We caught up with Shahvali ahead of the third release to discuss his process for sourcing vintage, his relationship with A24, his goals for the future of Intramural Shop, and more.
(This conversation has been edited and condensed for clarity.)
How did you first get into vintage clothing?
I think it’s a mix of different things. I think of it as an accumulation of stuff I was into throughout my life. Like, I was always into going to the garage sales and thrift stores and just digging to find something cool. That was always a part of it. So, there’s that layer, the hunt for finding a gem, which is the fun part. But then I think you sort of get into different things.You start to learn about art. You start learning about different music. And there’s an aspect of nostalgia that I’m at now. I love finding things that remind me of stuff that was very influential to me or stuff I was very into that sort of made me who I am today. I know in 10 years I’m gonna be into some other stuff. The stuff I’m into now, I’ll probably be searching for in 10 years and get stoked on it.
So, I think at the root of it, uncovering gems has always been fun and that’s very inherent in vintage. It’s fun to do storytelling through vintage, finding the through-lines or connections between eras, or designers, or artists throughout time is always fun to me.
You’re initially from LA. Was the Rose Bowl or any of that big for you at all growing up?
Yeah. I mean, so I didn’t start going to those until I was older. Growing up I would go to thrift stores like the Salvation Army and Goodwill or local charity shops in between classes at school. I went to part of my undergrad in LA. So, in between classes to kill time I would go and just kind of just search around. Then, definitely. I started to go to Rose Bowl, a lot of estate sales, garage sales. I would travel a lot with my family. I would always see if there was a thrift store nearby and go check it out cause I was always curious what people in other neighborhoods or other towns have in their thrift stores. What does it tell about the area?
At what point do you end up in New York?
I moved there about eight years ago.
Would you say around the time you moved to New York is when you started to consider this more like a job than a hobby?

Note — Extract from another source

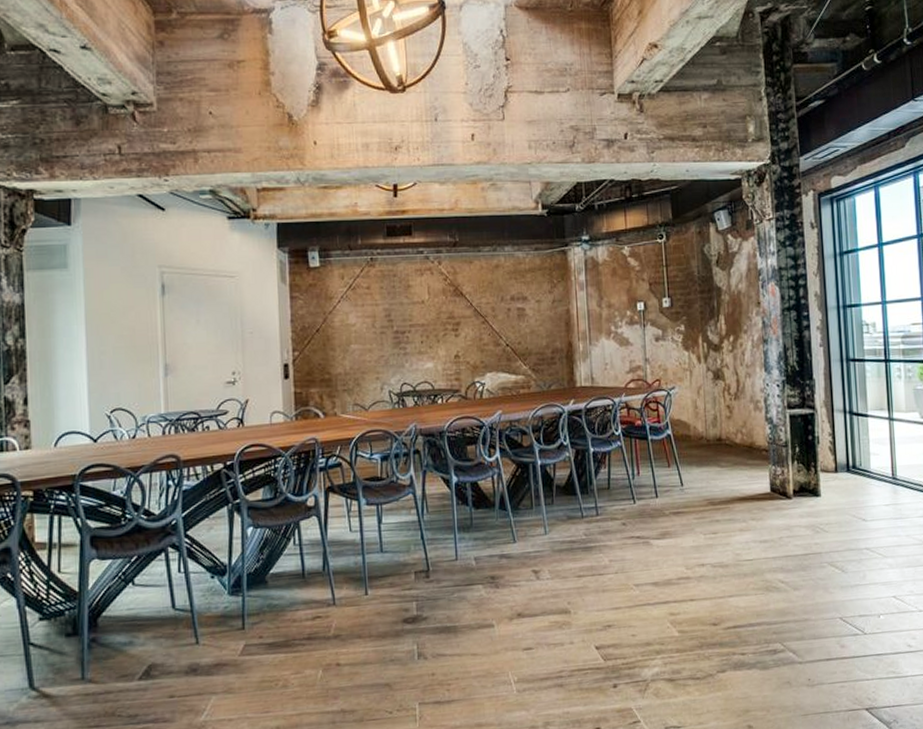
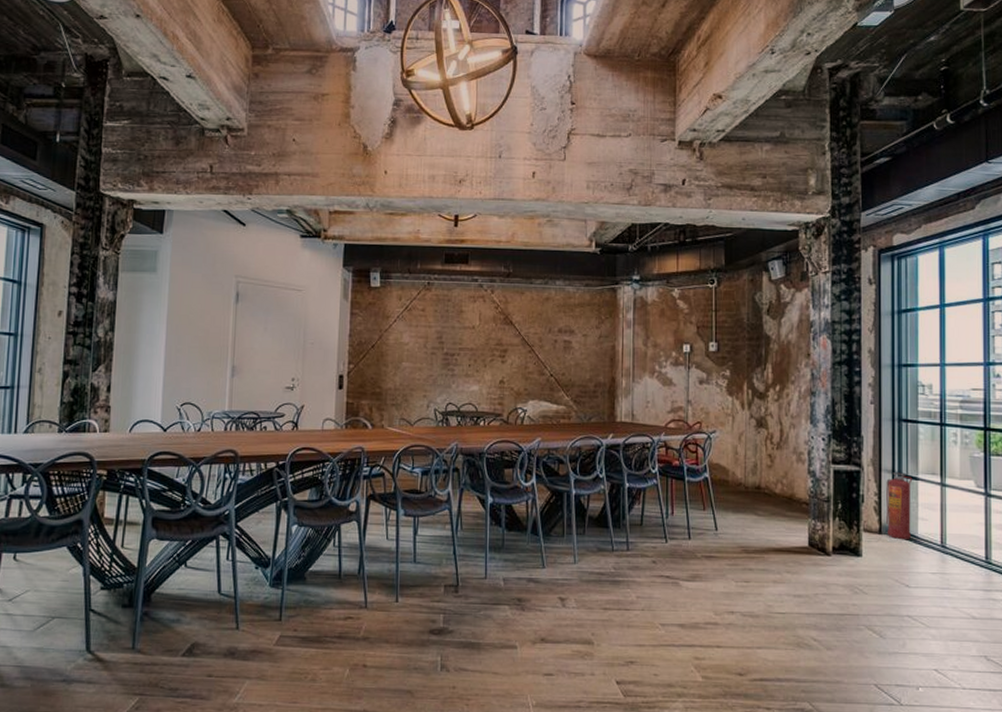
fire extinguisher: none [839,411,865,477] -> present [886,472,913,540]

Uh, no. I had another job that was completely different than this. So, it was still very much a hobby. I was very much still drawn to it, very inspired by what Procell was doing. That was definitely a big inspiration. When you’re just doing it as a hobby, there is some trading and commerce involved. It wasn’t until a couple years ago that I was like, you know, I wanna try it, try to do it a little more seriously. Little by little, it sort of grew. It got more and more traction over the years, which is cool. It’s great that people are into this stuff I’m curating and putting together.